• [HOW TO COMPLETE THIS TASK]:
Begin at the line below that has "2: (32, 21, 25.14)" and stop after the line that has "14: (147, 93, 66.75)". Please restate only those lines, word for word.

• [WORKING DATA]:

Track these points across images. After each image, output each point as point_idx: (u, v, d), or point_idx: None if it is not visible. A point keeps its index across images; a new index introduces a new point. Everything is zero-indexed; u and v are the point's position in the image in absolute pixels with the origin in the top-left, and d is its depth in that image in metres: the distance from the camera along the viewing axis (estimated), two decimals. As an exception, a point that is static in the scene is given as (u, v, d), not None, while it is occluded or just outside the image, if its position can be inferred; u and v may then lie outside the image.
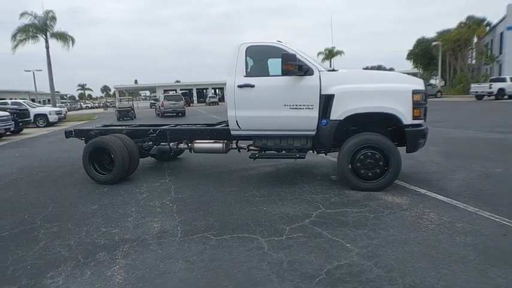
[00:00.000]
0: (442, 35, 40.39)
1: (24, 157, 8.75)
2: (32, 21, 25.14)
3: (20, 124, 14.79)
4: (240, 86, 4.67)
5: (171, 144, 5.69)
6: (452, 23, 50.55)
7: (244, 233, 3.21)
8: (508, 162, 5.57)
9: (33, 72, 42.07)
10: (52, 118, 19.00)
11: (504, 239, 2.88)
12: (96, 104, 70.48)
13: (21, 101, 20.96)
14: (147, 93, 66.75)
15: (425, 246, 2.80)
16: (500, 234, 2.96)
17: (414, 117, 4.13)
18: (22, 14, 24.70)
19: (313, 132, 4.51)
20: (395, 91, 4.21)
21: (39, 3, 77.74)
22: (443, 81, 43.27)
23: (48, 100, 40.91)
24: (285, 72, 4.32)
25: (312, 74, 4.43)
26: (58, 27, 26.73)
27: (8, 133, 13.90)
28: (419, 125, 4.23)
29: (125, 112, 23.39)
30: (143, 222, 3.64)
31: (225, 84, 4.81)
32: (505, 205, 3.63)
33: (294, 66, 4.27)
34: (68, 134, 6.31)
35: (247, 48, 4.75)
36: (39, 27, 25.42)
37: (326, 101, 4.35)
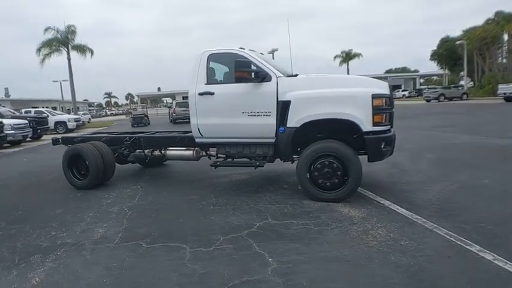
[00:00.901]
0: (468, 33, 38.35)
1: (30, 162, 9.24)
2: (54, 35, 26.75)
3: (39, 131, 15.66)
4: (200, 94, 4.65)
5: (146, 151, 5.77)
6: (480, 20, 47.66)
7: (176, 242, 3.16)
8: (499, 172, 5.12)
9: (60, 83, 44.66)
10: (71, 125, 20.11)
11: (446, 262, 2.61)
12: (120, 111, 73.40)
13: (43, 109, 22.37)
14: (169, 100, 68.66)
15: (353, 265, 2.62)
16: (445, 256, 2.70)
17: (375, 124, 3.90)
18: (46, 29, 26.44)
19: (273, 140, 4.39)
20: (352, 96, 4.01)
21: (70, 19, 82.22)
22: (471, 82, 41.02)
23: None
24: (238, 80, 4.26)
25: (270, 81, 4.32)
26: (78, 39, 28.32)
27: (28, 139, 14.78)
28: (382, 132, 3.99)
29: (139, 119, 24.13)
30: (92, 228, 3.70)
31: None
32: (471, 222, 3.31)
33: (246, 73, 4.19)
34: (55, 141, 6.57)
35: (208, 55, 4.73)
36: (62, 41, 26.98)
37: (283, 108, 4.22)
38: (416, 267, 2.53)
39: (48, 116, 18.87)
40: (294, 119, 4.16)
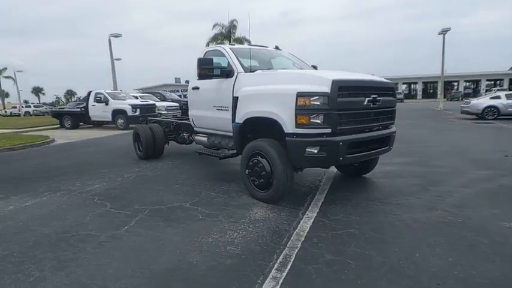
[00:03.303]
0: None
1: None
2: (220, 30, 31.96)
3: (188, 112, 19.91)
4: (192, 88, 5.33)
5: (184, 134, 6.96)
6: None
7: (135, 205, 4.14)
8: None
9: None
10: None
11: None
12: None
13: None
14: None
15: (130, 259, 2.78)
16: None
17: (298, 125, 3.54)
18: (214, 25, 31.82)
19: (231, 134, 4.61)
20: (278, 94, 3.72)
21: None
22: None
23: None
24: (200, 76, 4.65)
25: (232, 76, 4.52)
26: (238, 33, 32.55)
27: (179, 118, 19.20)
28: (311, 135, 3.56)
29: None
30: (91, 184, 5.11)
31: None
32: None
33: (207, 70, 4.53)
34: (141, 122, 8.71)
35: (205, 52, 5.30)
36: (225, 35, 31.94)
37: (235, 104, 4.37)
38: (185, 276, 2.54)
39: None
40: (239, 115, 4.26)
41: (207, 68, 4.57)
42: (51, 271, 2.52)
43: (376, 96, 3.88)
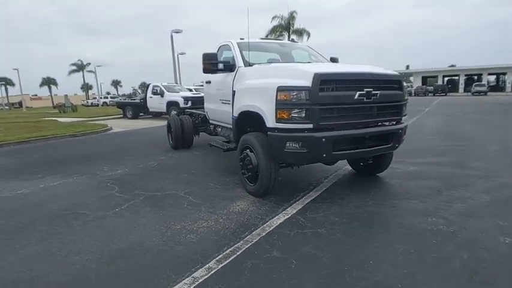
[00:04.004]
0: None
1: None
2: (279, 22, 31.81)
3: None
4: (206, 82, 5.54)
5: (210, 126, 7.26)
6: None
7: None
8: None
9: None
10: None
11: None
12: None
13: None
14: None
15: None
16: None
17: (278, 120, 3.47)
18: (273, 18, 31.81)
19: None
20: (262, 88, 3.66)
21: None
22: None
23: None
24: (205, 71, 4.78)
25: (233, 71, 4.59)
26: (297, 24, 32.04)
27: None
28: (290, 130, 3.45)
29: None
30: (115, 169, 5.69)
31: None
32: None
33: (210, 65, 4.66)
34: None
35: (219, 47, 5.45)
36: (284, 27, 31.71)
37: (233, 97, 4.44)
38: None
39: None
40: (235, 109, 4.33)
41: (211, 63, 4.71)
42: (35, 241, 2.96)
43: (371, 89, 3.59)
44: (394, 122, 4.05)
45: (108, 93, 70.09)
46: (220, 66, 4.73)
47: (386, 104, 3.82)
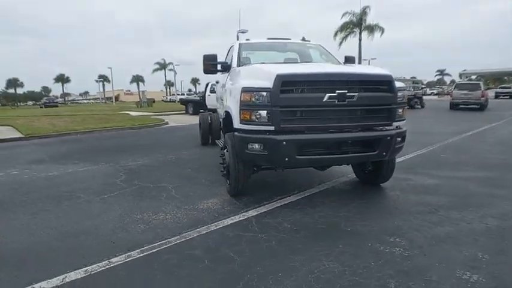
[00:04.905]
0: None
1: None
2: (350, 19, 30.26)
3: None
4: (216, 82, 5.76)
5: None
6: None
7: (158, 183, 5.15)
8: None
9: (369, 61, 49.00)
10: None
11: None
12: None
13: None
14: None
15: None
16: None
17: (242, 121, 3.47)
18: (343, 14, 30.42)
19: (229, 126, 4.80)
20: (232, 89, 3.68)
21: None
22: None
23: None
24: (206, 71, 4.95)
25: (228, 71, 4.69)
26: (370, 20, 30.05)
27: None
28: (252, 132, 3.41)
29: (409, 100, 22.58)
30: (136, 160, 6.31)
31: None
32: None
33: (210, 66, 4.82)
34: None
35: (229, 48, 5.61)
36: (355, 23, 30.08)
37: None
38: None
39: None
40: (223, 109, 4.43)
41: (210, 64, 4.89)
42: (27, 215, 3.56)
43: (345, 91, 3.32)
44: (382, 127, 3.65)
45: (189, 90, 76.40)
46: (219, 67, 4.88)
47: (367, 108, 3.48)
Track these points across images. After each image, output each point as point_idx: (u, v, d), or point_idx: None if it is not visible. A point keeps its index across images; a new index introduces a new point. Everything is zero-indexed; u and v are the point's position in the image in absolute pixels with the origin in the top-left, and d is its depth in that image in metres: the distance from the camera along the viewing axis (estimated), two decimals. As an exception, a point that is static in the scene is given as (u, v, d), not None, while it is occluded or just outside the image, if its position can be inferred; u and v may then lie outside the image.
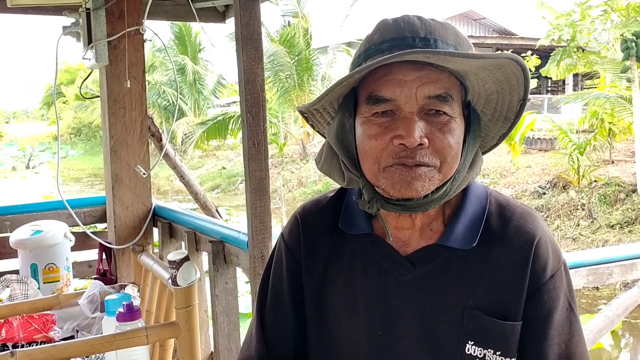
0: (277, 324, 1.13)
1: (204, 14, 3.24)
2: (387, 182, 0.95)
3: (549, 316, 0.99)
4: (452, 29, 0.97)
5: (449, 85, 0.95)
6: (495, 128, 1.05)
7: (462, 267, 1.00)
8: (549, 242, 1.02)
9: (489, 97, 1.01)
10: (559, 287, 1.00)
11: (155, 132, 3.53)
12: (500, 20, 27.63)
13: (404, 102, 0.93)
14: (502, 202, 1.05)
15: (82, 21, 2.72)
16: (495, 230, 1.01)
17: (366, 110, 0.97)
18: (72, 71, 36.13)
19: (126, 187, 2.97)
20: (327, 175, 1.09)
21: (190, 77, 25.57)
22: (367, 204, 0.99)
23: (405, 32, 0.94)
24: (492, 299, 0.99)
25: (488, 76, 0.96)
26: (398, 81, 0.93)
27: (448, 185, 0.97)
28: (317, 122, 1.11)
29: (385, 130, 0.94)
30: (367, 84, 0.97)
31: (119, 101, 2.91)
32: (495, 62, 0.92)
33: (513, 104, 1.01)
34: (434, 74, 0.93)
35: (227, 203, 18.27)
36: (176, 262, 1.87)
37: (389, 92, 0.93)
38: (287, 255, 1.14)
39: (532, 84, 18.91)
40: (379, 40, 0.96)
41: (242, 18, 2.07)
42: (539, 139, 16.61)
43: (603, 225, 11.27)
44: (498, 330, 0.98)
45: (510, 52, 13.66)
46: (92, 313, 2.27)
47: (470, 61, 0.90)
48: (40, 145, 38.87)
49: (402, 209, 0.97)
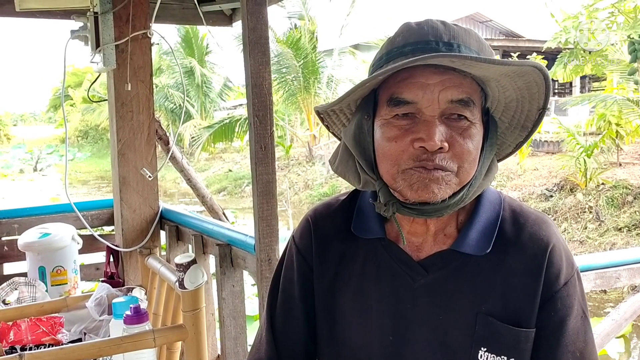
0: (287, 327, 1.13)
1: (211, 18, 3.25)
2: (404, 184, 0.94)
3: (562, 324, 0.98)
4: (475, 35, 0.97)
5: (471, 91, 0.95)
6: (512, 136, 1.05)
7: (475, 273, 1.00)
8: (562, 249, 1.01)
9: (508, 104, 1.01)
10: (573, 294, 1.00)
11: (162, 135, 3.54)
12: (506, 23, 27.57)
13: (425, 106, 0.93)
14: (516, 209, 1.05)
15: (90, 25, 2.74)
16: (509, 236, 1.01)
17: (386, 112, 0.96)
18: (79, 74, 36.29)
19: (133, 190, 2.99)
20: (342, 176, 1.08)
21: (198, 80, 25.65)
22: (384, 207, 0.99)
23: (429, 36, 0.94)
24: (505, 305, 0.98)
25: (509, 83, 0.96)
26: (420, 84, 0.93)
27: (465, 191, 0.96)
28: (332, 123, 1.11)
29: (406, 132, 0.94)
30: (388, 86, 0.96)
31: (126, 104, 2.93)
32: (519, 69, 0.91)
33: (532, 113, 1.00)
34: (457, 79, 0.93)
35: (233, 205, 18.29)
36: (183, 265, 1.87)
37: (411, 95, 0.93)
38: (298, 259, 1.13)
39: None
40: (402, 43, 0.96)
41: (250, 22, 2.08)
42: (546, 141, 16.55)
43: (611, 228, 11.21)
44: (511, 337, 0.97)
45: (517, 54, 13.65)
46: (99, 316, 2.28)
47: (494, 67, 0.89)
48: (47, 147, 39.05)
49: (418, 213, 0.97)
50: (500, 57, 0.94)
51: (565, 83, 23.13)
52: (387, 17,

• [EXERCISE SOLUTION]:
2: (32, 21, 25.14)
3: (20, 124, 14.79)
4: (240, 86, 4.67)
5: (171, 144, 5.69)
6: (452, 23, 50.55)
7: (244, 233, 3.21)
8: (508, 162, 5.57)
9: (33, 72, 42.07)
10: (52, 118, 19.00)
11: (504, 239, 2.88)
12: (96, 104, 70.48)
13: (21, 101, 20.96)
14: (147, 93, 66.75)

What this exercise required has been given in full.